Still in the planning phases. Some researchers at the University of Washington have expressed interest in helping organize this meetup.

[edit] Fourth meetup

September 9, 2006. See Wikipedia:Meetup/Seattle4 for a more detailed account of this meetup.

Topics of conversation included:

  • linkspam, paid editing, and public relations flacks. There was a general sense the Wikipedia is attempting a "Just Say No" policy and that, like the U.S. government War on Drugs, it isn't working.
  • A broad conversation about original research, Verifiability, intellectual honesty as the "missing pillar", overcitation, civility and admin behavior (including "Jimbo dropping in out of the blue to ban somebody"), the "gap between written and actual policy".
  • Further work on articles about the Pacific Northwest.

[edit] Third meetup

14 January 2006 See Wikipedia:Meetup/Seattle3 for a more detailed account of this meetup.

Topics of conversation included:

[edit] Second meetup

15 January 2005 See Wikipedia:Meetup/Seattle2 for a more detailed account of this meetup.

Topics of conversation included:

  • Wikipedia Signpost, Wikipedia's new internal newspaper, started by Michael Snow.
  • SeattleWiki [1], started by Matiasp.
  • Possible contact with small, local history museums; DanKeshet and Jmabel followed up to the point of writing Wikipedia:Museum projects, though there has not yet been systematic outreach.
  • Whether some (maybe 1%?) of articles are either sufficiently controversial or sufficient "vandal magnets" that our normal, open way of free-for-all editing may just not work for these; suggestion of starting dialogue on alternatives. Jmabel will probably try to start discussion on this.
  • Larry Sanger's recent criticisms of Wikipedia, and the issues of elitism/anti-elitism
  • ... and we pretty much all seem to think Seattle, Washington is ready to be a featured article.

[edit] First meetup

6 November 2004 See Wikipedia:Meetup/Seattle1 for a more detailed account of this meetup.

The first Seattle Meetup took place Saturday, 6 November 2004 at the Seattle Central Library and was a great success.

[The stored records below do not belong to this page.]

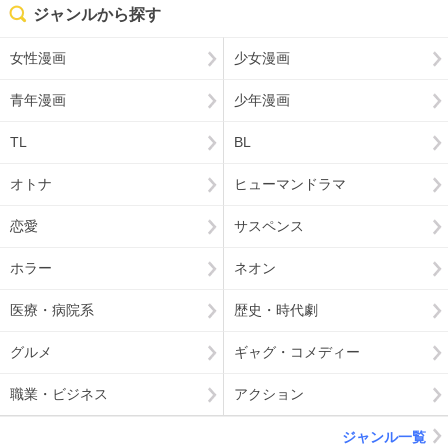
ジャンルから探す
女性漫画
少女漫画
青年漫画
少年漫画
TL
BL
オトナ
ヒューマンドラマ
恋愛
サスペンス
ホラー
ネオン
医療・病院系
歴史・時代劇
グルメ
ギャグ・コメディー
職業・ビジネス
アクション
ジャンル一覧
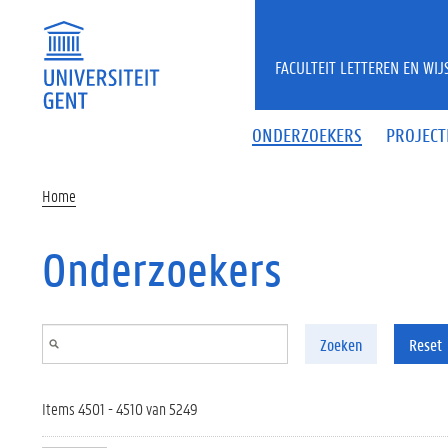
Overslaan en naar de inhoud gaan
FACULTEIT LETTEREN EN WI
ONDERZOEKERS
PROJECT
Home
Onderzoekers
Zoeken
Reset
Items 4501 - 4510 van 5249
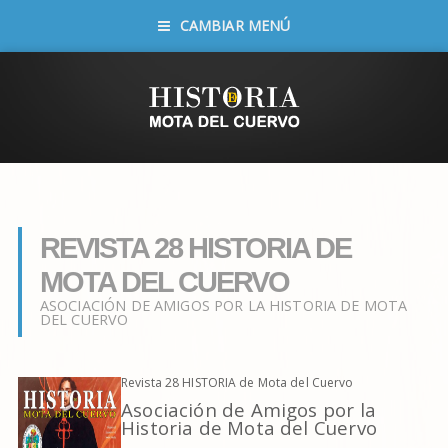
CAMBIAR MENÚ
REVISTA 28 HISTORIA DE
MOTA DEL CUERVO
ASOCIACIÓN DE AMIGOS POR LA HISTORIA DE MOTA
DEL CUERVO
Revista 28 HISTORIA de Mota del Cuervo
Asociación de Amigos por la
Historia de Mota del Cuervo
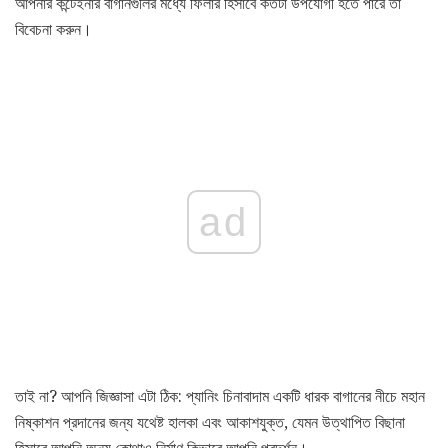
আপনার কন্টেইনার বাগানগুলির মধ্যে ফিলার হিসাবে কতটা উপযোগী হতে পারে তা
বিবেচনা করুন।
ad
তাই না? আপনি জিজ্ঞাসা এটা ঠিক: প্যানিং চিনাবাদাম একটি ধারক বাগানের নীচে মহান
নিষ্কাশন প্রদানের জন্য যথেষ্ট হালকা এবং আকাশযুক্ত, যেমন উত্থাপিত বিছানা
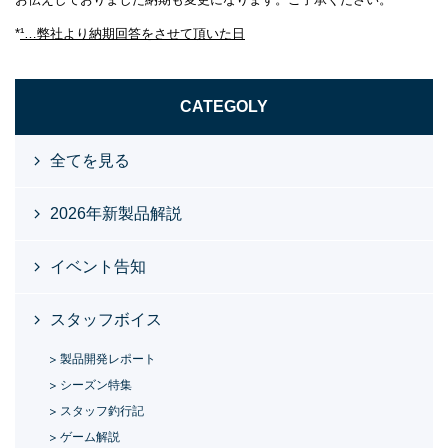
*
¹…弊社より納期回答をさせて頂いた日
CATEGOLY
全てを見る
2026年新製品解説
イベント告知
スタッフボイス
製品開発レポート
シーズン特集
スタッフ釣行記
ゲーム解説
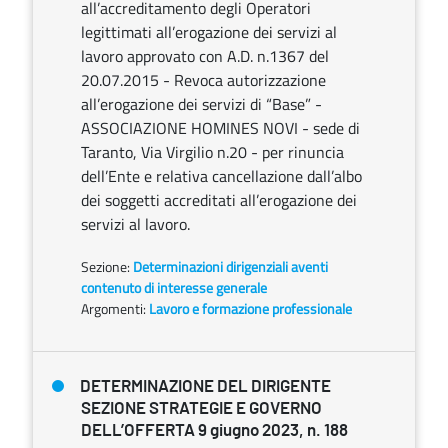
all’accreditamento degli Operatori
legittimati all’erogazione dei servizi al
lavoro approvato con A.D. n.1367 del
20.07.2015 - Revoca autorizzazione
all’erogazione dei servizi di “Base” -
ASSOCIAZIONE HOMINES NOVI - sede di
Taranto, Via Virgilio n.20 - per rinuncia
dell’Ente e relativa cancellazione dall’albo
dei soggetti accreditati all’erogazione dei
servizi al lavoro.
Sezione:
Determinazioni dirigenziali aventi
contenuto di interesse generale
Argomenti:
Lavoro e formazione professionale
DETERMINAZIONE DEL DIRIGENTE
SEZIONE STRATEGIE E GOVERNO
DELL’OFFERTA 9 giugno 2023, n. 188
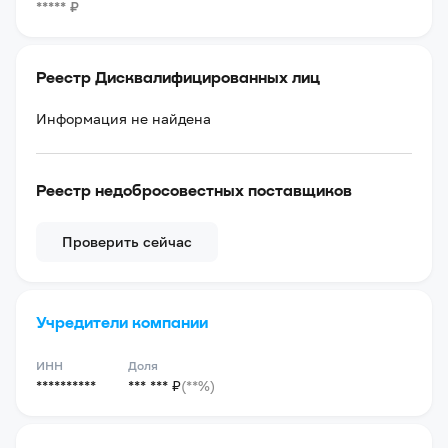
*****
₽
Реестр Дисквалифицированных лиц
Информация не найдена
Реестр недобросовестных поставщиков
Проверить сейчас
Учредители компании
ИНН
Доля
**********
*** *** ₽
(**%)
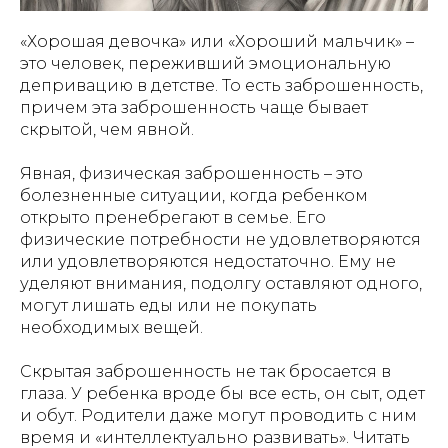
«Хорошая девочка» или «Хороший мальчик» –
это человек, переживший эмоциональную
депривацию в детстве. То есть заброшенность,
причем эта заброшенность чаще бывает
скрытой, чем явной.
Явная, физическая заброшенность – это
болезненные ситуации, когда ребенком
открыто пренебрегают в семье. Его
физические потребности не удовлетворяются
или удовлетворяются недостаточно. Ему не
уделяют внимания, подолгу оставляют одного,
могут лишать еды или не покупать
необходимых вещей.
Скрытая заброшенность не так бросается в
глаза. У ребенка вроде бы все есть, он сыт, одет
и обут. Родители даже могут проводить с ним
время и «интеллектуально развивать». Читать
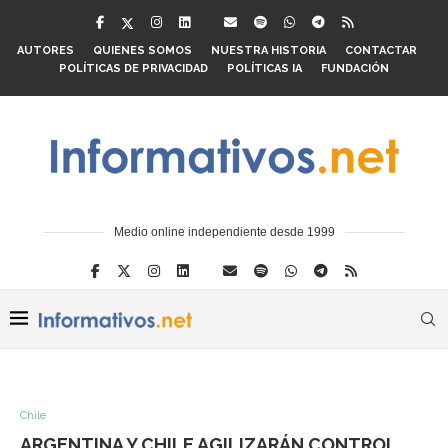
AUTORES
QUIENES SOMOS
NUESTRA HISTORIA
CONTACTAR
POLÍTICAS DE PRIVACIDAD
POLÍTICAS IA
FUNDACIÓN
Medio online independiente desde 1999
Chile
ARGENTINA Y CHILE AGILIZARÁN CONTROL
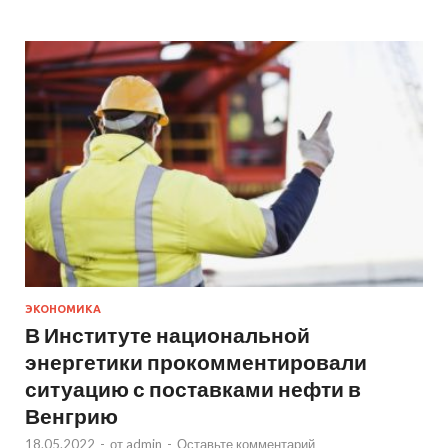
ЭКОНОМИКА
В Институте национальной
энергетики прокомментировали
ситуацию с поставками нефти в
Венгрию
18.05.2022
-
от
admin
-
Оставьте комментарий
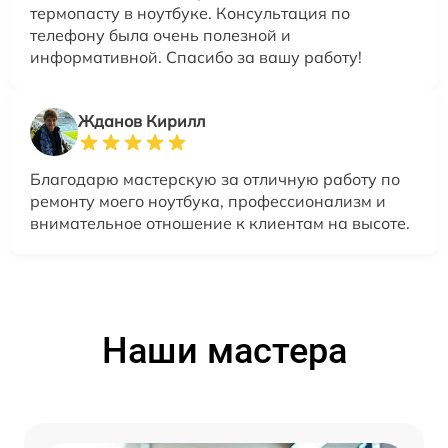
термопасту в ноутбуке. Консультация по
телефону была очень полезной и
информативной. Спасибо за вашу работу!
Жданов Кирилл
Благодарю мастерскую за отличную работу по
ремонту моего ноутбука, профессионализм и
внимательное отношение к клиентам на высоте.
Наши мастера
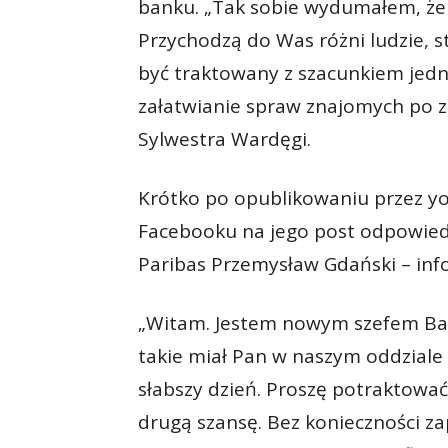
banku. „Tak sobie wydumałem, że 
Przychodzą do Was różni ludzie, st
być traktowany z szacunkiem jedn
załatwianie spraw znajomych po za
Sylwestra Wardęgi.
Krótko po opublikowaniu przez yo
Facebooku na jego post odpowied
Paribas Przemysław Gdański – inf
„Witam. Jestem nowym szefem Ban
takie miał Pan w naszym oddziale 
słabszy dzień. Proszę potraktować
drugą szansę. Bez konieczności za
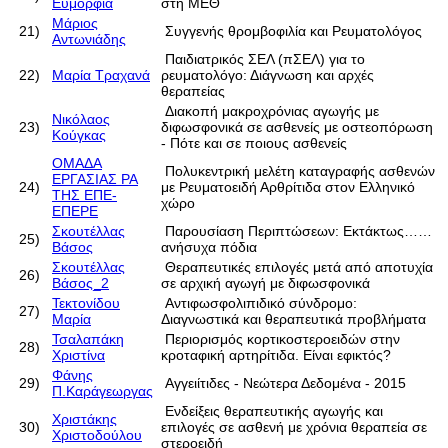
Ευμορφία
στη ΜΕΘ
Μάριος
21)
Συγγενής θρομβοφιλία και Ρευματολόγος
Αντωνιάδης
Παιδιατρικός ΣΕΛ (πΣΕΛ) για το
22)
Μαρία Τραχανά
ρευματολόγο: Διάγνωση και αρχές
θεραπείας
Διακοπή μακροχρόνιας αγωγής με
Νικόλαος
23)
διφωσφονικά σε ασθενείς με οστεοπόρωση
Κούγκας
- Πότε και σε ποιους ασθενείς
ΟΜΑΔΑ
Πολυκεντρική μελέτη καταγραφής ασθενών
ΕΡΓΑΣΙΑΣ ΡΑ
24)
με Ρευματοειδή Αρθρίτιδα στον Ελληνικό
ΤΗΣ ΕΠΕ-
χώρο
ΕΠΕΡΕ
Σκουτέλλας
Παρουσίαση Περιπτώσεων: Εκτάκτως……
25)
Βάσος
ανήσυχα πόδια
Σκουτέλλας
Θεραπευτικές επιλογές μετά από αποτυχία
26)
Βάσος_2
σε αρχική αγωγή με διφωσφονικά
Τεκτονίδου
Αντιφωσφολιπιδικό σύνδρομο:
27)
Μαρία
Διαγνωστικά και θεραπευτικά προβλήματα
Τσαλαπάκη
Περιορισμός κορτικοστεροειδών στην
28)
Χριστίνα
κροταφική αρτηρίτιδα. Είναι εφικτός?
Φάνης
29)
Αγγειίτιδες - Νεώτερα Δεδομένα - 2015
Π.Καράγεωργας
Ενδείξεις θεραπευτικής αγωγής και
Χριστάκης
30)
επιλογές σε ασθενή με χρόνια θεραπεία σε
Χριστοδούλου
στεροειδή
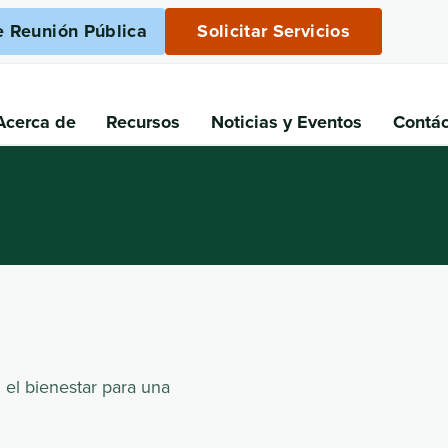
e Reunión Pública
Solicitar Servicios
Acerca de
Recursos
Noticias
y Eventos
Contá
 el bienestar para una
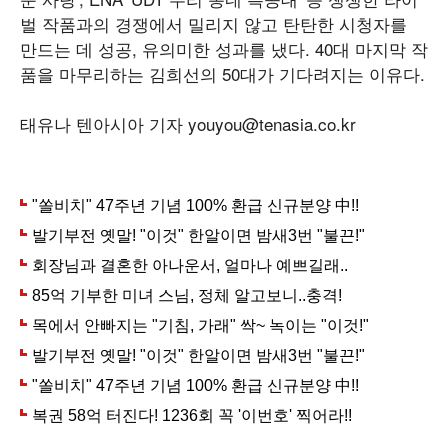
벌 작품과의 경쟁에서 밀리지 않고 탄탄한 시청자를
만드는 데 성공, 유의미한 성과를 냈다. 40대 마지막 작
품을 마무리하는 김희선의 50대가 기다려지는 이유다.
태유나 텐아시아 기자 youyou@tenasia.co.kr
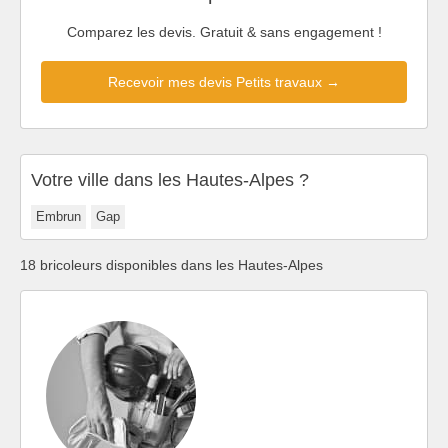
Comparez les devis. Gratuit & sans engagement !
Recevoir mes devis Petits travaux →
Votre ville dans les Hautes-Alpes ?
Embrun
Gap
18 bricoleurs disponibles dans les Hautes-Alpes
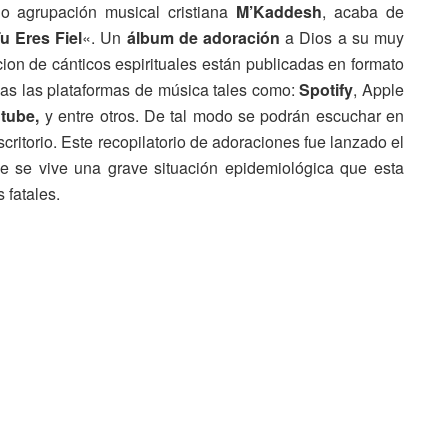
 o agrupación musical cristiana
M’Kaddesh
, acaba de
u Eres Fiel
«. Un
álbum de adoración
a Dios a su muy
cion de cánticos espirituales están publicadas en formato
das las plataformas de música tales como:
Spotify
, Apple
tube,
y entre otros. De tal modo se podrán escuchar en
scritorio. Este recopilatorio de adoraciones fue lanzado el
e se vive una grave situación epidemiológica que esta
 fatales.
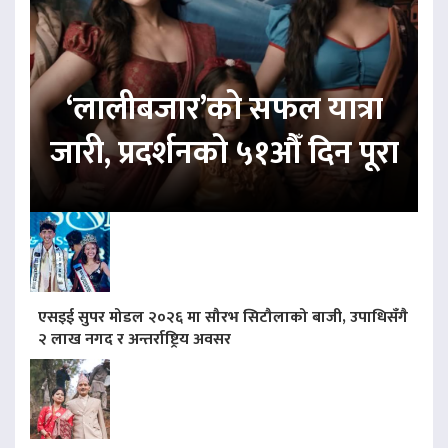
‘लालीबजार’को सफल यात्रा
जारी, प्रदर्शनको ५१औँ दिन पूरा
एसइई सुपर मोडल २०२६ मा सौरभ सिटौलाको बाजी, उपाधिसँगै
२ लाख नगद र अन्तर्राष्ट्रिय अवसर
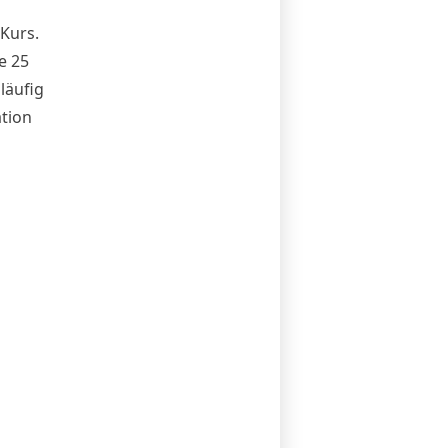
-Kurs.
e 25
läufig
ation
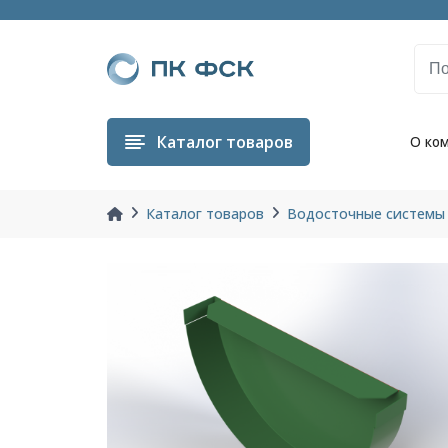
Каталог
товаров
О ко
Каталог товаров
Водосточные системы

Decumanus says it was "fantastic". Participants came from a geographic area ranging from Portland, Oregon to Vancouver, British Columbia.

Topics of discussion included:

  • How to get librarians to understand Wikipedia so they might consider it worthy of being an authorative source. (Within days after the meeting, this led to a pretty good start on a document at Wikipedia:Researching with Wikipedia.)
  • Licensing issues
  • Possible software changes that might allow POV-type overlays
  • Wikipedia war stories about POV warriors, trolls, etc.
  • BryceHarrington regaled us with tales of the wild and wooly early days of GNUPedia and Nupedia, and how he made the leap to Wikipedia.
  • User:Jwrosenzweig earned our sympathy with his stories about being on the arbitration committee, a thankless task for which none of us seemed to envy him.
  • We came to a quasi-agreement, mostly through a nodding of heads, that a system of committees that might judge the worthiness of questionable content (rather than just violation of Wikipedia rules per se), might save everyone lots of pain and heartache. As of November 12, however, no one has begun fleshing this into a concrete proposal.

After initially gathering at the coffee cart we moved to the 10th floor, under the slanted roof designed by Rem Koolhaas We also tried our hands at Michael Snow's Wikipedia quiz.

At six o'clock most of us adjourned to have dinner in Seattle's International District, at a Chinese restaurant, Hing Loon.